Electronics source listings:
__________________________________________________

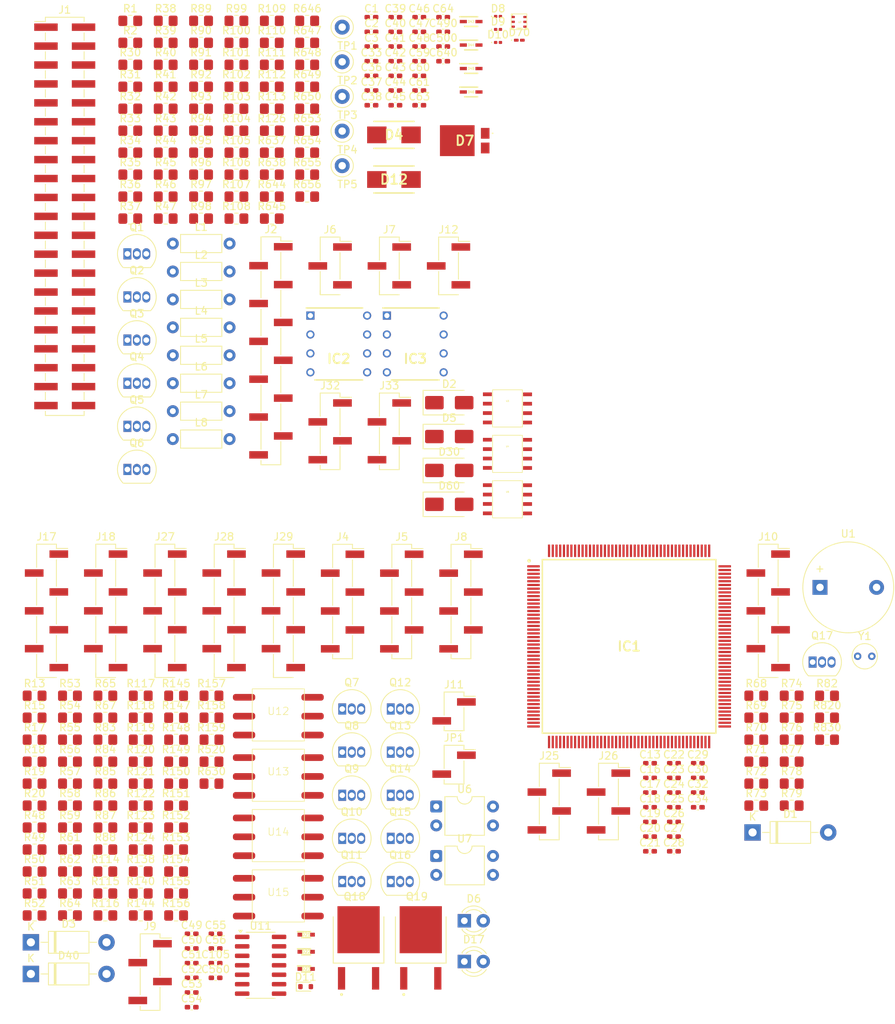
<source format=kicad_pcb>
(kicad_pcb
	(version 20241229)
	(generator "pcbnew")
	(generator_version "9.0")
	(general
		(thickness 1.6)
		(legacy_teardrops no)
	)
	(paper "A4")
	(layers
		(0 "F.Cu" signal)
		(2 "B.Cu" signal)
		(9 "F.Adhes" user "F.Adhesive")
		(11 "B.Adhes" user "B.Adhesive")
		(13 "F.Paste" user)
		(15 "B.Paste" user)
		(5 "F.SilkS" user "F.Silkscreen")
		(7 "B.SilkS" user "B.Silkscreen")
		(1 "F.Mask" user)
		(3 "B.Mask" user)
		(17 "Dwgs.User" user "User.Drawings")
		(19 "Cmts.User" user "User.Comments")
		(21 "Eco1.User" user "User.Eco1")
		(23 "Eco2.User" user "User.Eco2")
		(25 "Edge.Cuts" user)
		(27 "Margin" user)
		(31 "F.CrtYd" user "F.Courtyard")
		(29 "B.CrtYd" user "B.Courtyard")
		(35 "F.Fab" user)
		(33 "B.Fab" user)
		(39 "User.1" user)
		(41 "User.2" user)
		(43 "User.3" user)
		(45 "User.4" user)
	)
	(setup
		(pad_to_mask_clearance 0)
		(allow_soldermask_bridges_in_footprints no)
		(tenting front back)
		(pcbplotparams
			(layerselection 0x00000000_00000000_55555555_5755f5ff)
			(plot_on_all_layers_selection 0x00000000_00000000_00000000_00000000)
			(disableapertmacros no)
			(usegerberextensions no)
			(usegerberattributes yes)
			(usegerberadvancedattributes yes)
			(creategerberjobfile yes)
			(dashed_line_dash_ratio 12.000000)
			(dashed_line_gap_ratio 3.000000)
			(svgprecision 4)
			(plotframeref no)
			(mode 1)
			(useauxorigin no)
			(hpglpennumber 1)
			(hpglpenspeed 20)
			(hpglpendiameter 15.000000)
			(pdf_front_fp_property_popups yes)
			(pdf_back_fp_property_popups yes)
			(pdf_metadata yes)
			(pdf_single_document no)
			(dxfpolygonmode yes)
			(dxfimperialunits yes)
			(dxfusepcbnewfont yes)
			(psnegative no)
			(psa4output no)
			(plot_black_and_white yes)
			(plotinvisibletext no)
			(sketchpadsonfab no)
			(plotpadnumbers no)
			(hidednponfab no)
			(sketchdnponfab yes)
			(crossoutdnponfab yes)
			(subtractmaskfromsilk no)
			(outputformat 1)
			(mirror no)
			(drillshape 1)
			(scaleselection 1)
			(outputdirectory "")
		)
	)
	(net 0 "")
	(net 1 "D+5V")
	(net 2 "MCU_GND")
	(net 3 "+3.3V")
	(net 4 "VLED+")
	(net 5 "Net-(IC1-VCL)")
	(net 6 "MCU_VCC_3.3_IN")
	(net 7 "Net-(IC1-VCL0)")
	(net 8 "CGC0_EXTAL")
	(net 9 "D+3.3V")
	(net 10 "Net-(U5-BST)")
	(net 11 "Net-(D60-K)")
	(net 12 "CGC0_XTAL")
	(net 13 "Net-(C36-Pad2)")
	(net 14 "Net-(U5-COMP)")
	(net 15 "Net-(U5-SS)")
	(net 16 "Net-(D5-K)")
	(net 17 "Net-(U4-BST)")
	(net 18 "D+24V")
	(net 19 "Net-(C40-Pad1)")
	(net 20 "Net-(U4-COMP)")
	(net 21 "Net-(C42-Pad2)")
	(net 22 "Net-(U4-SS)")
	(net 23 "Net-(U3-BST)")
	(net 24 "Net-(D30-K)")
	(net 25 "Net-(C46-Pad2)")
	(net 26 "Net-(U3-COMP)")
	(net 27 "Net-(C47-Pad2)")
	(net 28 "Net-(U3-SS)")
	(net 29 "Net-(U11-CH4+)")
	(net 30 "Net-(U11-CH4-)")
	(net 31 "Net-(U11-CH1+)")
	(net 32 "Net-(U11-CH1-)")
	(net 33 "Net-(U11-CH3+)")
	(net 34 "Net-(U11-CH3-)")
	(net 35 "Net-(U11-CH2+)")
	(net 36 "Net-(U11-CH2-)")
	(net 37 "TEMP_SENSOR_1")
	(net 38 "PUMP_CURRENT_SENSE_ADC3")
	(net 39 "TXD1")
	(net 40 "RXD1")
	(net 41 "TXD2")
	(net 42 "PUMP_CURRENT_SENSE_ADC2")
	(net 43 "Net-(C500-Pad1)")
	(net 44 "PUMP_CURRENT_SENSE_ADC1")
	(net 45 "RXD2")
	(net 46 "Net-(D1-K)")
	(net 47 "Net-(D1-A)")
	(net 48 "Net-(D2-A)")
	(net 49 "D+12V")
	(net 50 "Net-(D3-A)")
	(net 51 "Net-(D6-A)")
	(net 52 "nFAULT_1")
	(net 53 "+24v")
	(net 54 "Net-(D8-A)")
	(net 55 "Net-(D9-A)")
	(net 56 "Net-(D10-A)")
	(net 57 "nFAULT_2")
	(net 58 "Net-(D17-A)")
	(net 59 "Net-(D40-A)")
	(net 60 "TXD1_IN")
	(net 61 "RXD1_IN")
	(net 62 "TXD2_IN")
	(net 63 "RXD2_IN")
	(net 64 "Net-(D70-A)")
	(net 65 "M1_1")
	(net 66 "unconnected-(IC1-USBHS_DP-Pad32)")
	(net 67 "PUMP2_REV")
	(net 68 "LED_CNTRL_5")
	(net 69 "unconnected-(IC1-P107-Pad125)")
	(net 70 "TOFF1")
	(net 71 "unconnected-(IC1-P610-Pad101)")
	(net 72 "G1")
	(net 73 "BACKLIGHT_PWM")
	(net 74 "STEP1")
	(net 75 "SDA2")
	(net 76 "OUT_1")
	(net 77 "unconnected-(IC1-P708-Pad35)")
	(net 78 "PUMP3_FWD")
	(net 79 "LED_CNTRL_8")
	(net 80 "IN_1")
	(net 81 "unconnected-(IC1-P111-Pad92)")
	(net 82 "unconnected-(IC1-P001-Pad168)")
	(net 83 "RESET")
	(net 84 "DEBUG0_SWDIO")
	(net 85 "R7")
	(net 86 "unconnected-(IC1-P605-Pad117)")
	(net 87 "DCLK")
	(net 88 "B2")
	(net 89 "DECAY0_2")
	(net 90 "M0_2")
	(net 91 "unconnected-(IC1-USB_DM-Pad46)")
	(net 92 "R5")
	(net 93 "TP_RESET")
	(net 94 "BUZZER_INPUT")
	(net 95 "unconnected-(IC1-VREFL0-Pad157)")
	(net 96 "IN_3")
	(net 97 "unconnected-(IC1-P102-Pad130)")
	(net 98 "PUMP1_FWD")
	(net 99 "LED_CNTRL_9")
	(net 100 "unconnected-(IC1-P611-Pad102)")
	(net 101 "B0")
	(net 102 "unconnected-(IC1-P204-Pad52)")
	(net 103 "unconnected-(IC1-P506-Pad146)")
	(net 104 "unconnected-(IC1-P200-Pad69)")
	(net 105 "DIR1")
	(net 106 "unconnected-(IC1-P507-Pad147)")
	(net 107 "B7")
	(net 108 "SDA")
	(net 109 "unconnected-(IC1-P014-Pad152)")
	(net 110 "unconnected-(IC1-USB_DP-Pad47)")
	(net 111 "LED_CNTRL_4")
	(net 112 "unconnected-(IC1-P505-Pad145)")
	(net 113 "R6")
	(net 114 "INT")
	(net 115 "nSLEEP2")
	(net 116 "unconnected-(IC1-XCOUT-Pad21)")
	(net 117 "B4")
	(net 118 "SDA3")
	(net 119 "IN_2")
	(net 120 "unconnected-(IC1-P410-Pad41)")
	(net 121 "SCL2")
	(net 122 "SCL3")
	(net 123 "R1")
	(net 124 "DECAY1_2")
	(net 125 "unconnected-(IC1-P112-Pad93)")
	(net 126 "G5")
	(net 127 "DEBUG0_TD1")
	(net 128 "DECAY1_1")
	(net 129 "Net-(IC1-XCIN)")
	(net 130 "OUT_2")
	(net 131 "G2")
	(net 132 "STEP2")
	(net 133 "R4")
	(net 134 "ENABLE2")
	(net 135 "unconnected-(IC1-P609-Pad100)")
	(net 136 "M1_2")
	(net 137 "TOFF2")
	(net 138 "G4")
	(net 139 "OUTPUT_2")
	(net 140 "unconnected-(IC1-USBHS_DM-Pad31)")
	(net 141 "unconnected-(IC1-P601-Pad121)")
	(net 142 "unconnected-(IC1-P411-Pad40)")
	(net 143 "Net-(IC1-P201{slash}MD)")
	(net 144 "unconnected-(IC1-P602-Pad120)")
	(net 145 "unconnected-(IC1-P612-Pad103)")
	(net 146 "unconnected-(IC1-P608-Pad99)")
	(net 147 "B3")
	(net 148 "LED_CNTRL_7")
	(net 149 "DIR2")
	(net 150 "PUMP1_PWM")
	(net 151 "B6")
	(net 152 "SCL1")
	(net 153 "G3")
	(net 154 "unconnected-(IC1-P603-Pad119)")
	(net 155 "unconnected-(IC1-P103-Pad129)")
	(net 156 "SDA1")
	(net 157 "nSLEEP1")
	(net 158 "DATA_ENABLE")
	(net 159 "LED_CNTRL_10")
	(net 160 "PUMP2_FWD")
	(net 161 "R0")
	(net 162 "unconnected-(IC1-P409-Pad42)")
	(net 163 "M0_1")
	(net 164 "R3")
	(net 165 "DEBUG0_SWCLK")
	(net 166 "unconnected-(IC1-P508-Pad148)")
	(net 167 "OUTPUT_1")
	(net 168 "PUMP3_REV")
	(net 169 "LED_CNTRL_6")
	(net 170 "B5")
	(net 171 "OUT_3")
	(net 172 "PUMP1_REV")
	(net 173 "G7")
	(net 174 "ENABLE1")
	(net 175 "G0")
	(net 176 "LED_CNTRL_1")
	(net 177 "unconnected-(IC1-P114-Pad95)")
	(net 178 "VSYNC")
	(net 179 "DECAY0_1")
	(net 180 "HSYNC")
	(net 181 "G6")
	(net 182 "R2")
	(net 183 "unconnected-(IC1-P604-Pad118)")
	(net 184 "PUMP2_PWM")
	(net 185 "unconnected-(IC1-P115-Pad96)")
	(net 186 "PUMP3_PWM")
	(net 187 "DEBUG0_TD0")
	(net 188 "LED_CNTRL_2")
	(net 189 "unconnected-(IC1-AVSS0-Pad156)")
	(net 190 "unconnected-(IC1-P504-Pad144)")
	(net 191 "TP_SCL")
	(net 192 "Net-(IC1-USBHS_RREF)")
	(net 193 "LED_CNTRL_3")
	(net 194 "B1")
	(net 195 "unconnected-(IC1-P113-Pad94)")
	(net 196 "Net-(IC2-ANODE_1)")
	(net 197 "Net-(IC2-ANODE_2)")
	(net 198 "Net-(IC3-ANODE_1)")
	(net 199 "Net-(IC3-ANODE_2)")
	(net 200 "unconnected-(J1-Pin_37-Pad37)")
	(net 201 "unconnected-(J1-Pin_34-Pad34)")
	(net 202 "VLED-")
	(net 203 "unconnected-(J1-Pin_35-Pad35)")
	(net 204 "unconnected-(J1-Pin_40-Pad40)")
	(net 205 "unconnected-(J1-Pin_39-Pad39)")
	(net 206 "unconnected-(J1-Pin_38-Pad38)")
	(net 207 "unconnected-(J2-Pin_7-Pad7)")
	(net 208 "TP_SDA")
	(net 209 "unconnected-(J2-Pin_8-Pad8)")
	(net 210 "VREF1")
	(net 211 "OUT+12V")
	(net 212 "VREF2")
	(net 213 "EXTRA_OUT_2")
	(net 214 "EXTRA_OUT_1")
	(net 215 "EXTRA_OUT_3")
	(net 216 "EXTRA_IN_2")
	(net 217 "EXTRA_IN_1")
	(net 218 "LED_IN4")
	(net 219 "LED_IN6")
	(net 220 "LED_IN2")
	(net 221 "LED_IN5")
	(net 222 "LED_IN3")
	(net 223 "LED_IN1")
	(net 224 "LED_IN9")
	(net 225 "LED_IN7")
	(net 226 "LED_IN8")
	(net 227 "LED_IN10")
	(net 228 "DC_OUT_2")
	(net 229 "DC_OUT_1")
	(net 230 "unconnected-(J12-Pin_2-Pad2)")
	(net 231 "7-12V")
	(net 232 "6569_VREF_1")
	(net 233 "6569_VREF_2")
	(net 234 "6569_VREF_3")
	(net 235 "TXD1_IN_CON")
	(net 236 "RXD1_IN_CON")
	(net 237 "RXD2_IN_CON")
	(net 238 "TXD2_IN_CON")
	(net 239 "Net-(Q1-B)")
	(net 240 "Net-(Q2-B)")
	(net 241 "Net-(Q3-B)")
	(net 242 "Net-(Q4-B)")
	(net 243 "Net-(Q5-B)")
	(net 244 "Net-(Q6-B)")
	(net 245 "Net-(Q7-B)")
	(net 246 "Net-(Q8-B)")
	(net 247 "Net-(Q9-B)")
	(net 248 "Net-(Q10-B)")
	(net 249 "Net-(Q11-B)")
	(net 250 "Net-(Q12-B)")
	(net 251 "Net-(Q13-B)")
	(net 252 "Net-(Q14-B)")
	(net 253 "Net-(Q15-B)")
	(net 254 "Net-(Q16-B)")
	(net 255 "Net-(Q17-B)")
	(net 256 "BUZZER")
	(net 257 "Net-(Q18-Pad1)")
	(net 258 "Net-(Q19-Pad1)")
	(net 259 "Net-(R1-Pad2)")
	(net 260 "Net-(R87-Pad1)")
	(net 261 "Net-(R88-Pad1)")
	(net 262 "Net-(U5-EN)")
	(net 263 "Net-(U5-FB)")
	(net 264 "Net-(U5-FSW)")
	(net 265 "Net-(U4-EN)")
	(net 266 "Net-(U4-FB)")
	(net 267 "Net-(U4-FSW)")
	(net 268 "Net-(U3-EN)")
	(net 269 "Net-(U3-FB)")
	(net 270 "Net-(U3-FSW)")
	(net 271 "CH4+")
	(net 272 "CH1+")
	(net 273 "CH4-")
	(net 274 "CH3-")
	(net 275 "CH1-")
	(net 276 "CH2+")
	(net 277 "CH3+")
	(net 278 "CH2-")
	(net 279 "unconnected-(U2-NC-Pad2)")
	(net 280 "unconnected-(U12-Pad4)")
	(net 281 "unconnected-(U13-Pad4)")
	(net 282 "unconnected-(U14-Pad4)")
	(net 283 "unconnected-(U15-Pad4)")
	(footprint "Capacitor_SMD:C_0402_1005Metric_Pad0.74x0.62mm_HandSolder" (layer "F.Cu") (at 74.015 132.795))
	(footprint "Capacitor_SMD:C_0402_1005Metric_Pad0.74x0.62mm_HandSolder" (layer "F.Cu") (at 70.805 130.825))
	(footprint "Resistor_SMD:R_0805_2012Metric_Pad1.20x1.40mm_HandSolder" (layer "F.Cu") (at 10.525 38.035))
	(footprint "Capacitor_SMD:C_0402_1005Metric_Pad0.74x0.62mm_HandSolder" (layer "F.Cu") (at 33.405 40.515))
	(footprint "Resistor_SMD:R_0805_2012Metric_Pad1.20x1.40mm_HandSolder" (layer "F.Cu") (at 15.275 38.035))
	(footprint "Capacitor_SMD:C_0402_1005Metric_Pad0.74x0.62mm_HandSolder" (layer "F.Cu") (at 36.615 36.575))
	(footprint "Resistor_SMD:R_0805_2012Metric_Pad1.20x1.40mm_HandSolder" (layer "F.Cu") (at -11.825 137.495))
	(footprint "Resistor_SMD:R_0805_2012Metric_Pad1.20x1.40mm_HandSolder" (layer "F.Cu") (at -2.325 140.445))
	(footprint "Resistor_SMD:R_0805_2012Metric_Pad1.20x1.40mm_HandSolder" (layer "F.Cu") (at -11.825 140.445))
	(footprint "Package_TO_SOT_THT:TO-92_Inline" (layer "F.Cu") (at 35.995 144.735))
	(footprint "Package_DIP:DIP-4_W7.62mm" (layer "F.Cu") (at 42.105 141.305))
	(footprint "footprints:SD05-01FTG" (layer "F.Cu") (at 46.79 32.435))
	(footprint "TestPoint:TestPoint_Loop_D1.80mm_Drill1.0mm_Beaded" (layer "F.Cu") (at 29.475 43.985))
	(footprint "Resistor_SMD:R_0805_2012Metric_Pad1.20x1.40mm_HandSolder" (layer "F.Cu") (at 11.925 125.695))
	(footprint "Capacitor_SMD:C_0402_1005Metric_Pad0.74x0.62mm_HandSolder" (layer "F.Cu") (at 12.475 151.755))
	(footprint "Resistor_SMD:R_0805_2012Metric_Pad1.20x1.40mm_HandSolder" (layer "F.Cu") (at 2.425 128.645))
	(footprint "Resistor_SMD:R_0805_2012Metric_Pad1.20x1.40mm_HandSolder" (layer "F.Cu") (at -7.075 149.295))
	(footprint "Resistor_SMD:R_0805_2012Metric_Pad1.20x1.40mm_HandSolder" (layer "F.Cu") (at 7.175 128.645))
	(footprint "Resistor_SMD:R_0805_2012Metric_Pad1.20x1.40mm_HandSolder" (layer "F.Cu") (at 11.925 119.795))
	(footprint "Resistor_SMD:R_0805_2012Metric_Pad1.20x1.40mm_HandSolder" (layer "F.Cu") (at -11.825 143.395))
	(footprint "Resistor_SMD:R_0805_2012Metric_Pad1.20x1.40mm_HandSolder" (layer "F.Cu") (at 85.075 119.795))
	(footprint "footprints:QFP50P2600X2600X170-176M" (layer "F.Cu") (at 68 113.17))
	(footprint "footprints:AOZ1283PI" (layer "F.Cu") (at 51.67 86.82))
	(footprint "Connector_PinHeader_2.54mm:PinHeader_1x07_P2.54mm_Vertical_SMD_Pin1Right" (layer "F.Cu") (at -2.275 108.395))
	(footprint "Diode_THT:D_DO-41_SOD81_P10.16mm_Horizontal" (layer "F.Cu") (at -12.325 152.895))
	(footprint "Resistor_SMD:R_0805_2012Metric_Pad1.20x1.40mm_HandSolder" (layer "F.Cu") (at 7.175 119.795))
	(footprint "Resistor_SMD:R_0805_2012Metric_Pad1.20x1.40mm_HandSolder" (layer "F.Cu") (at 2.425 119.795))
	(footprint "Package_TO_SOT_THT:TO-92_Inline" (layer "F.Cu") (at 29.485 133.155))
	(footprint "Resistor_SMD:R_0805_2012Metric_Pad1.20x1.40mm_HandSolder" (layer "F.Cu") (at -7.075 131.595))
	(footprint "footprints:SD05-01FTG" (layer "F.Cu") (at 46.79 35.585))
	(footprint "Resistor_SMD:R_0805_2012Metric_Pad1.20x1.40mm_HandSolder"
		(layer "F.Cu")
		(uuid "196ac9f8-c64b-4cfa-aa6b-0ba3af5be785")
		(at 15.275 35.085)
		(descr "Resistor SMD 0805 (2012 Metric), square (rectangular) end terminal, IPC_7351 nominal with elongated pad for handsoldering. (Body size source: IPC-SM-782 page 72, https://www.pcb-3d.com/wordpress/wp-content/uploads/ipc-sm-782a_amendment_1_and_2.pdf), generated with kicad-footprint-generator")
		(tags "resistor handsolder")
		(property "Reference" "R101"
			(at 0 -1.65 0)
			(layer "F.SilkS")
			(uuid "73459810-5432-49d9-9929-1a6f42f3e7ad")
			(effects
				(font
					(size 1 1)
					(thickness 0.15)
				)
			)
		)
		(property "Value" "31.1K"
			(at 0 1.65 0)
			(layer "F.Fab")
			(uuid "e3c8f936-0c77-4320-94d9-65c653c678f9")
			(effects
				(font
					(size 1 1)
					(thickness 0.15)
				)
			)
		)
		(property "Datasheet" ""
			(at 0 0 0)
			(unlocked yes)
			(layer "F.Fab")
			(hide yes)
			(uuid "bf9de6e0-ca4c-4caa-9374-b53892ba8246")
			(effects
				(font
					(size 1.27 1.27)
					(thickness 0.15)
				)
			)
		)
		(property "Description" "Resistor"
			(at 0 0 0)
			(unlocked yes)
			(layer "F.Fab")
			(hide yes)
			(uuid "8947b253-fa65-4ee7-b365-b8bdb3303e3c")
			(effects
				(font
					(size 1.27 1.27)
					(thickness 0.15)
				)
			)
		)
		(property ki_fp_filters "R_*")
		(path "/f92f564b-38cb-4207-b009-29fd13a24692/10731a77-a23d-4f7f-9a93-f3b9d33eb1c8")
		(sheetname "/page 2/")
		(sheetfile "untitled.kicad_sch")
		(attr smd)
		(fp_line
			(start -0.227064 -0.735)
			(end 0.227064 -0.735)
			(stroke
				(width 0.12)
				(type solid)
			)
			(layer "F.SilkS")
			(uuid "01702d6a-819a-42a2-b16d-0af945934dd4")
		)
		(fp_line
			(start -0.227064 0.735)
			(end 0.227064 0.735)
			(stroke
				(width 0.12)
				(type solid)
			)
			(layer "F.SilkS")
			(uuid "b8905c5c-a84f-4dd6-a1fa-ef40fddb974e")
		)
		(fp_line
			(start -1.85 -0.95)
			(end 1.85 -0.95)
			(stroke
				(width 0.05)
				(type solid)
			)
			(layer "F.CrtYd")
			(uuid "7df259ea-20c7-4aea-82c0-bd5c39befeee")
		)
		(fp_line
			(start -1.85 0.95)
			(end -1.85 -0.95)
			(stroke
				(width 0.05)
				(type solid)
			)
			(layer "F.CrtYd")
			(uuid "b5a2d6bf-1d11-4489-a013-2e9fa0910eda")
		)
		(fp_line
			(start 1.85 -0.95)
			(end 1.85 0.95)
			(stroke
				(width 0.05)
				(type solid)
			)
			(layer "F.CrtYd")
			(uuid "e54927d9-7e2b-451d-bd1f-ecb42874bbca")
		)
		(fp_line
			(start 1.85 0.95)
			(end -1.85 0.95)
			(stroke
				(width 0.05)
				(type solid)
			)
			(layer "F.CrtYd")
			(uuid "709dc97a-bf73-473a-b14b-7b42adc2c935")
		)
		(fp_line
			(start -1 -0.625)
			(end 1 -0.625)
			(stroke
				(width 0.1)
				(type solid)
			)
			(layer "F.Fab")
			(uuid "b9b8717a-5900-487a-ad2a-87d262decb06")
		)
		(fp_line
			(start -1 0.625)
			(end -1 -0.625)
			(stroke
				(width 0.1)
				(type solid)
			)
			(layer "F.Fab")
			(uuid "21be0b66-669b-40b3-92da-b4394c619baa")
		)
		(fp_line
			(start 1 -0.625)
			(end 1 0.625)
			(stroke
				(width 0.1)
				(type solid)
			)
			(layer "F.Fab")
			(uuid "022a829f-0ae8-47c7-a4c0-b889a164219d")
		)
		(fp_line
			(start 1 0.625)
			(end -1 0.625)
			(stroke
				(width 0.1)
				(type solid)
			)
			(layer "F.Fab")
			(uuid "dfd1941f-859f-48bd-a015-600027f15ffa")
		)
		(fp_text user "${REFERENCE}"
			(at 0 0 0)
			(layer "F.Fab")
			(uuid "05ec168b-87cf-4572-99f7-3810e7cbee9e")
			(effects
				(font
					(size 0.5 0.5)
					(thickness 0.08
... [1269919 chars truncated]
</source>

__________________________________________________

WORK ORDER
From the entries above, tally every line holding the string "Adhes". Give only the count.

TASK RESPONSE
2